Nell’ambito dell’edilizia eco-sostenibile ci sono importanti progetti e iniziative nate per promuovere il settore dell’abitare “condiviso” e collaborativo. Il concetto che si vuole instillare nella mente delle persone è quello del cohousing, ossia costruire un complesso di edifici prefabbricati in legno da consegnare a un numero predefinito di famiglie intenzionate ad abbracciare un nuovo stile di vita. Ed è così che a San Giorgio, in provincia di Ferrara, è nato il primo complesso di appartamenti eco-sostenibili, un progetto costato circa 1.135.000 euro realizzato per ospitare quattro famiglie.

Dopo l’acquisto del terreno nel 2014, l’azienda costruttrice ha impiegato circa 12 mesi per svolgere la realizzazione dell’opera. Lo step riguardante la progettazione ha avuto inizio però già un anno prima (2013), grazie al sostegno e alla supervisione di un importante studio di architettura bolognese che ha “gettato” le basi per un progetto personalizzato per queste famiglie. I vari workshop susseguitisi nei mesi successivi con i diretti interessati sono stati fondamentali per comprendere lo stile, i modi e i tempi della vita di comunità, tutti aspetti essenziali per rendere quanto più sostenibile la struttura e la possibilità di ampliare nuovi spazi in città con questa tipologia di edifici.

La condivisione con lo staff tecnico e i bio-architetti è stata l’arma vincente per organizzare alla meglio maniera gli ambienti e le soluzioni da adottare per l’ottenimento del risparmio energetico. La mole di lavoro è stata tanta, ma alla fine ne è valsa la pena considerando l’ottimo risultato finale.

La tecnologia adottata per la costruzione

Per la realizzazione dell’edificio è stata adottata la tecnologia a pannelli portanti in legno X-Lam e ben 60 moduli fotovoltaici per ricoprire il tetto, necessari per la produzione di energia per alimentare la pompa di calore dell’impianto di condizionamento e della ventilazione meccanica. La classe energetica A+ conferisce all’abitazione lo status di casa passiva e autosufficiente. Inoltre, non è stata predisposta la connessione alla rete del gas e lo smaltimento delle acque reflue viene eseguito sul posto, senza alcun allaccio alla rete fognaria pubblica.
L’irrigazione della zona verde antistante l’edificio viene gestita attraverso il recupero dell’acqua piovana. Tutto ciò ha comportato un grande lavoro di equipe, in cui anche il Comune locale ha svolto egregiamente la sua parte: non ha finanziato il progetto ma ha agevolato l’iter firmando un protocollo d’intesa per promuovere il tema del ‘vivere condiviso”.

Un’idea vincente da prendere come modello.

Da questo nucleo abitativo “condiviso” in provincia di Ferrara sono nati sette alloggi tutti occupati da famiglie con bambini e persone anziane. C’è tutto quello che serve, chiaramente pensato per esaudire qualsiasi tipo di bisogno, come la sala in comune con il camino, la cucina condivisa e la zona lavatrici. Anche l’ubicazione è stata progettata a tavolino: l’edificio è stato costruito in zona centrale con la presenza di uno spazio verde, in modo da raggiungere facilmente i vari centri d’interesse come scuole, lavoro e supermercati. La speranza è che questo condominio eco-sostenibile verrà ben presto preso modello positivo da seguire per via dei suoi innumerevoli vantaggi. L’importante è avere solo un buon rapporto di vicinato per una sana condivisione.

Estratti del dataset:
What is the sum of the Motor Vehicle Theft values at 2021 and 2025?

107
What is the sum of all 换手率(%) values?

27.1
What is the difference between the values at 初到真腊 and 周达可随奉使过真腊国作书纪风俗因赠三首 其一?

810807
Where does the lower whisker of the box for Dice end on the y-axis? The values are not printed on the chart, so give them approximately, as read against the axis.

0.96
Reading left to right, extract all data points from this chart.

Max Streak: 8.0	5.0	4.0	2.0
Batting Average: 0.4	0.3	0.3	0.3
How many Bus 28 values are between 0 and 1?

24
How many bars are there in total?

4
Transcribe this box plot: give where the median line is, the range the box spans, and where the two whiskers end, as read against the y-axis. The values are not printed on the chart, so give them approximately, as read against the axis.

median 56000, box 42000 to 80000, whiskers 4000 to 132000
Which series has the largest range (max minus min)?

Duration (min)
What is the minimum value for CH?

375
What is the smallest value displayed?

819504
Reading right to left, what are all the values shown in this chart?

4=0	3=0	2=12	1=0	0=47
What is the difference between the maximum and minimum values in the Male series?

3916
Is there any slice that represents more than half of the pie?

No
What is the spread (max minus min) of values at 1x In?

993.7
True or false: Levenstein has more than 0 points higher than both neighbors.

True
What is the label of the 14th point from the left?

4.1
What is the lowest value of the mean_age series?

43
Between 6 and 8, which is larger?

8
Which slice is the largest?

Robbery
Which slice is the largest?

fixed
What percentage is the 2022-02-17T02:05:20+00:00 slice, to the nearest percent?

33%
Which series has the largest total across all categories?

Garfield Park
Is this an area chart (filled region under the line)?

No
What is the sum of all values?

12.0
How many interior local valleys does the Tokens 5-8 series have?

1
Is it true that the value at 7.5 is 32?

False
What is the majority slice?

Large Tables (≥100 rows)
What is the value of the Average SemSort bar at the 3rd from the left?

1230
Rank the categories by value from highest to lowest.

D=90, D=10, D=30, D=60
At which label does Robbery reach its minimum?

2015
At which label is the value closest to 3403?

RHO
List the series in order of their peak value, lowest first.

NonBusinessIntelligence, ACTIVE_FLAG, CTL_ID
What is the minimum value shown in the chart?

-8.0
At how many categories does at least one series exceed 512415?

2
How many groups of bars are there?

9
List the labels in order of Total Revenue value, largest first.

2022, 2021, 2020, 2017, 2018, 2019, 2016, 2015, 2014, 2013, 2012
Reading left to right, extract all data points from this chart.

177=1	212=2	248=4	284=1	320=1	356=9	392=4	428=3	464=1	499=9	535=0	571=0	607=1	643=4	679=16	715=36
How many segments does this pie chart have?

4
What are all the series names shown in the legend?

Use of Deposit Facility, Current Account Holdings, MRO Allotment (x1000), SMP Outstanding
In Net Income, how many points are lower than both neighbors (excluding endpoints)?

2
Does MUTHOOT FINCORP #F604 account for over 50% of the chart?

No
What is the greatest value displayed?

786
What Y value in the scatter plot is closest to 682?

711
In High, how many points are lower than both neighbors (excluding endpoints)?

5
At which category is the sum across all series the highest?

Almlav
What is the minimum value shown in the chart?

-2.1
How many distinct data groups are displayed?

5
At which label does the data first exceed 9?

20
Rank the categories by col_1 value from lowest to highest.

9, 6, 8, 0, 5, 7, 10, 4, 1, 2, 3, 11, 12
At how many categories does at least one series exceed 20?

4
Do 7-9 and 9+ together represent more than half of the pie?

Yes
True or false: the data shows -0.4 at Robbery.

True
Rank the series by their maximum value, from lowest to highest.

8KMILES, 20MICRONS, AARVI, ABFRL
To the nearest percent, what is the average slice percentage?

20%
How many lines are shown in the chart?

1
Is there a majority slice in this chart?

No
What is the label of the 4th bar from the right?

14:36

Compito: Elenca tutti gli ambienti comuni che l'estratto della pagina porta come esempi di "tutto quello che serve" nel nucleo abitativo.

Risposta:
- la sala in comune con il camino
- la cucina condivisa
- la zona lavatrici